Harassment is defined in three ways by the Equality Act 2010:
- Unwanted conduct that has the purpose or effect of creating an intimidating, hostile, degrading, humiliating or offensive environment for the complainant, or violating the complainant's dignity (this applies to all the protected characteristics apart from pregnancy and maternity, and marriage and civil partnership).
- Unwanted conduct of a sexual nature (sexual harassment).
- Treating a person less favourably than another person because they have either submitted to, or did not submit to, sexual harassment or harassment related to sex or gender reassignment.
There is no definitive list of behaviour which could be defined as harassment, but examples could include physical violence or intimidation, public humiliation, personal insults, persecution, racist/homophobic insults, stalking and shouting. More subtle forms of harassment could be excluding someone, excessive monitoring of work or failure to safeguard confidentiality.
In deciding what harassment is, it is the perceptions of the recipient of the behaviour that are important. Harassment can have been deemed to have occurred even if the intention was not present, but the recipient believed they were being harassed.

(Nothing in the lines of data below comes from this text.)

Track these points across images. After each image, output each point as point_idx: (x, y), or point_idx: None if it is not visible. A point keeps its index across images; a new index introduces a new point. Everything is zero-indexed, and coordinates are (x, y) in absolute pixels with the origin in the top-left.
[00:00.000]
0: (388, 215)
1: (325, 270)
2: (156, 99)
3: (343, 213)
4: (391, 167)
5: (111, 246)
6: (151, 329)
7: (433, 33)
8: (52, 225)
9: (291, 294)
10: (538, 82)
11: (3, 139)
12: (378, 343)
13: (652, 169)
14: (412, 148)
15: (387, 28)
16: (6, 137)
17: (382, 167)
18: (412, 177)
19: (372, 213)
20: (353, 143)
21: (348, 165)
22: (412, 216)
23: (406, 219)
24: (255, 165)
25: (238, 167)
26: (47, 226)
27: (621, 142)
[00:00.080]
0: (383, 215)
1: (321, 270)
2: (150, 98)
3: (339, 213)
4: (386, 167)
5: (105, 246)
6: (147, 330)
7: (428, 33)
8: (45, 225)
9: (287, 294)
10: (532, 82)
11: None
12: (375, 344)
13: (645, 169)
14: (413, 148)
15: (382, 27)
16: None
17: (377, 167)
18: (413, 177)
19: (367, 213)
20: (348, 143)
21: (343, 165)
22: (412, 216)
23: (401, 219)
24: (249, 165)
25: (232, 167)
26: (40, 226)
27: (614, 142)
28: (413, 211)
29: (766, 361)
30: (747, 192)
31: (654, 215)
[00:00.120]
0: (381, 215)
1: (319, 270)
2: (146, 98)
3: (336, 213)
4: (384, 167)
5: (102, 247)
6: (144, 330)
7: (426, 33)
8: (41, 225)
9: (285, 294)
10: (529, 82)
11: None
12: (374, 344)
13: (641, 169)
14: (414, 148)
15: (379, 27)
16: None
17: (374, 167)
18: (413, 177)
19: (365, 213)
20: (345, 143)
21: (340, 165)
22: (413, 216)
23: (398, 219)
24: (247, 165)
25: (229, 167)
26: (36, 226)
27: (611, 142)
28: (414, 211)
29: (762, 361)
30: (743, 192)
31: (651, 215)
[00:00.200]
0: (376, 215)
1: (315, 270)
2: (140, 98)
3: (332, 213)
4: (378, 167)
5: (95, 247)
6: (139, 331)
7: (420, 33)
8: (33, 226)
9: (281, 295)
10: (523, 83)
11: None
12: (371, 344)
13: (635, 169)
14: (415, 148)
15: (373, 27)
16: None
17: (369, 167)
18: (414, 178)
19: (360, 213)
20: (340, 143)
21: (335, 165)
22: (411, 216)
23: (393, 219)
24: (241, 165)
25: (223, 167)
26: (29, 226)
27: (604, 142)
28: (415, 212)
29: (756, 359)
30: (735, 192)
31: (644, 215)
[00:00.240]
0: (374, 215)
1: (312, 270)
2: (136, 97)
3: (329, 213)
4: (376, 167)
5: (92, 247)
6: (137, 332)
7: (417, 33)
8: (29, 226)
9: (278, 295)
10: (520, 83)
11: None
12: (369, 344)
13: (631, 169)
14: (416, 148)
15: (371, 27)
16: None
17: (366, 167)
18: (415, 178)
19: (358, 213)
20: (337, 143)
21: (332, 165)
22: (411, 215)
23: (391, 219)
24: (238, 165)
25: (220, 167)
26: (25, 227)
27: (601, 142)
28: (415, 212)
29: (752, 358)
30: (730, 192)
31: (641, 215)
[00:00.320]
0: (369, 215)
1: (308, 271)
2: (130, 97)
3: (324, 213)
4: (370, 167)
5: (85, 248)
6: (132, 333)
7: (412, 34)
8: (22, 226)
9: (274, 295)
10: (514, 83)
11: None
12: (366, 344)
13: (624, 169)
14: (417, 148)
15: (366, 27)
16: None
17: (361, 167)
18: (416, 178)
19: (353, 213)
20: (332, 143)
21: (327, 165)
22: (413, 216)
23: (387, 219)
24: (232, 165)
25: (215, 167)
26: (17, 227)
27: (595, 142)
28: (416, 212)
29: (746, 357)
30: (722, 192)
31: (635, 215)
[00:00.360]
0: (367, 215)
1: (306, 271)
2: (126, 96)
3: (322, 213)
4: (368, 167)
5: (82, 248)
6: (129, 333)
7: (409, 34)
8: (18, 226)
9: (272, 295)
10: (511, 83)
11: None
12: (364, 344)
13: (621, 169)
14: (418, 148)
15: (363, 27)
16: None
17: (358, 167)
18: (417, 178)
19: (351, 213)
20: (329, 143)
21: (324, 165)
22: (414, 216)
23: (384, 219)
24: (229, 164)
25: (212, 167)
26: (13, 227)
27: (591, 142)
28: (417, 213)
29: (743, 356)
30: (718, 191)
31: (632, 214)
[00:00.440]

Additional protection from recurrent harassment which is not covered by the Equality Act 2010 is provided for in the Protection from Harassment Act 1997. This Act, like harassment based on a protected characteristic, creates vicarious liability for employers.
In order to protect and support members of the University from harassment, the University has developed a Dignity@Work scheme. This scheme provides guidance on behaviour which may constitute harassment, information and advice for victims of harassment and informal dispute resolution through a trained network of advisors.
Additional support and guidance is available from the HR Business Managers/Advisors, the Equality and Diversity section, the University's Staff Diversity Networks and the CUSU/Graduate Union.